Tuesday, 22 June 2010

Code Walkthrough

I'm now nearly half-way through my summer placement. The reverse engineering of code is progressing, but not nearly quickly enough for my ambitious schedule. I have seen the early signs of slippage, and with the recent serendipitous invitation to San Diego necessitating a more aggressive delivery of outputs, I need to resolve this fast.

The quickest way to understand code that someone else has written is to perform a code walkthrough. I've been hesitant of approaching the PhD student for help as I appreciate he has his own demanding schedule right now, and a multitude of activities to juggle - commence doctoral thesis write-up, complete final experimentation, write Post Doc grant proposals, apply for Departmental extension money, write that elusive first journal article. Nevertheless, if I was to remain on track, I'd need a little help from a friend.
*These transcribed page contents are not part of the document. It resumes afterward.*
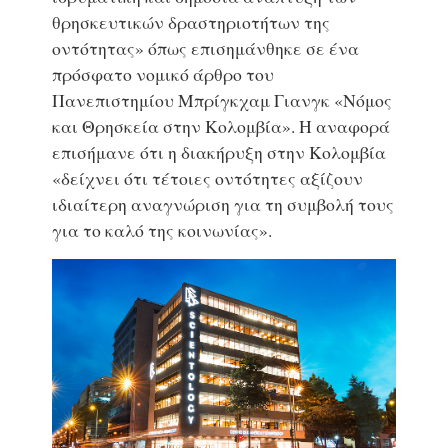
θρησκευτικών δραστηριοτήτων της
οντότητας» όπως επισημάνθηκε σε ένα
πρόσφατο νομικό άρθρο του
Πανεπιστημίου Μπρίγκχαμ Γιανγκ «Νόμος
και Θρησκεία στην Κολομβία». Η αναφορά
επισήμανε ότι η διακήρυξη στην Κολομβία
«δείχνει ότι τέτοιες οντότητες αξίζουν
ιδιαίτερη αναγνώριση για τη συμβολή τους
για το καλό της κοινωνίας».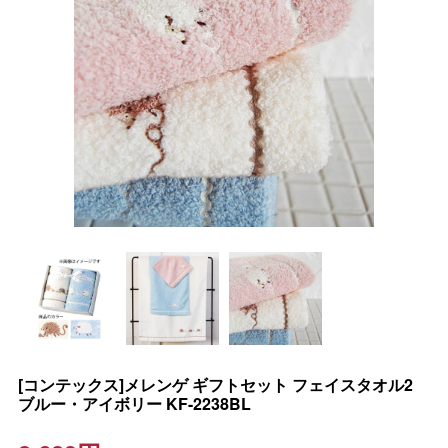
[コンテックス]メレンゲ ギフトセット フェイスタオル2
ブルー・アイボリー KF-2238BL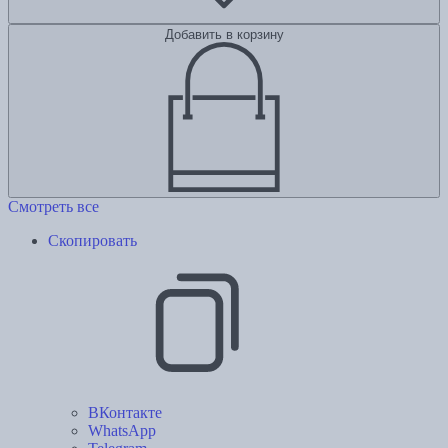
Добавить в корзину
Смотреть все
Скопировать
ВКонтакте
WhatsApp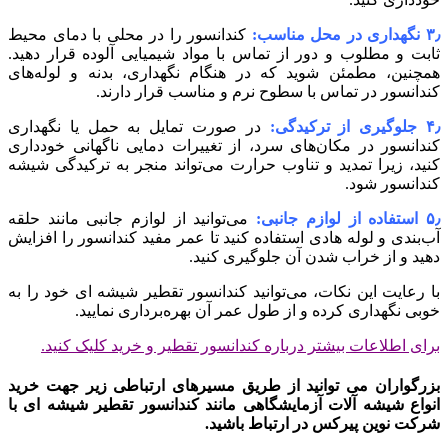
۳٫ نگهداری در محل مناسب:
کندانسور را در محلی با دمای محیط
ثابت و مطلوب و دور از تماس با مواد شیمیایی آلوده قرار دهید.
همچنین، مطمئن شوید که در هنگام نگهداری، بدنه و لوله‌های
کندانسور در تماس با سطوح نرم و مناسب قرار دارند.
۴٫ جلوگیری از ترکیدگی:
در صورت تمایل به حمل یا نگهداری
کندانسور در مکان‌های سرد، از تغییرات دمایی ناگهانی خودداری
کنید، زیرا تمدید و تناوب حرارت می‌تواند منجر به ترکیدگی شیشه
کندانسور شود.
۵٫ استفاده از لوازم جانبی:
می‌توانید از لوازم جانبی مانند حلقه
آب‌بندی و لوله هادی استفاده کنید تا عمر مفید کندانسور را افزایش
دهید و از خراب شدن آن جلوگیری کنید.
با رعایت این نکات، می‌توانید کندانسور تقطیر شیشه‌ ای خود را به
خوبی نگهداری کرده و از طول عمر آن بهره‌برداری نمایید.
برای اطلاعات بیشتر درباره کندانسور تقطیر و خرید کلیک کنید.
بزرگواران می توانید از طریق مسیرهای ارتباطی زیر جهت خرید
انواع شیشه آلات آزمایشگاهی مانند کندانسور تقطیر شیشه ای با
شرکت نوین پیرکس در ارتباط باشید.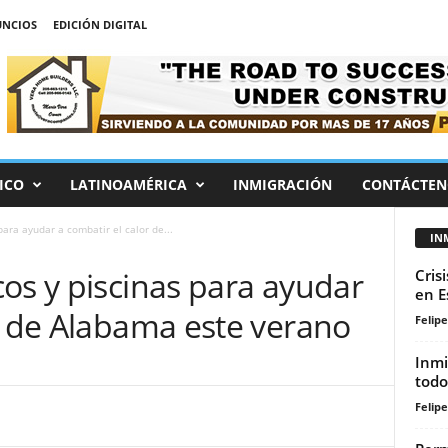
NCIOS
EDICIÓN DIGITAL
ICO
LATINOAMÉRICA
INMIGRACIÓN
CONTÁCTEN
ara ayudar a combatir el calor de...
IN
os y piscinas para ayudar
Cris
en E
r de Alabama este verano
Felip
Inmi
todo
Felip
I think he could see the frustration brewing in my eyes and kindly agreed to help. The exercise was only intended to be an hour, but once the code walkthrough began, it was like opening Pandora's Box and a cascade of tricky code surfaced. Time flew by with animated discussions on why code was written in X way instead of Y way, and also referenced the underlying Biology involved with the system, and any abstractions/assumptions built in to the simulation due to lack of firm Biological understanding - the disease in question was first discovered in the mid-1800's and we still do not understand how it actually manifests itself in humans, so a little artistic licence in the simulation is surely acceptable! Two and a half hours later the walkthrough, which had then manifested itself into an impromptu demo of the simulation through the graphical user interface (GUI) was done.

My understanding had increased exponentially during the morning, and I must confess to feeling that I'm back on track with the schedule. The UML diagrams that I've generated as part of the reverse engineering process to understand the code were great to convey interactions, sequences and activities of code modules, but couldn't fully come to life until I'd received a little help. Implementation against schedule now seems much more promising.

Now it's time to design code amendments and actually start building an updated simulator.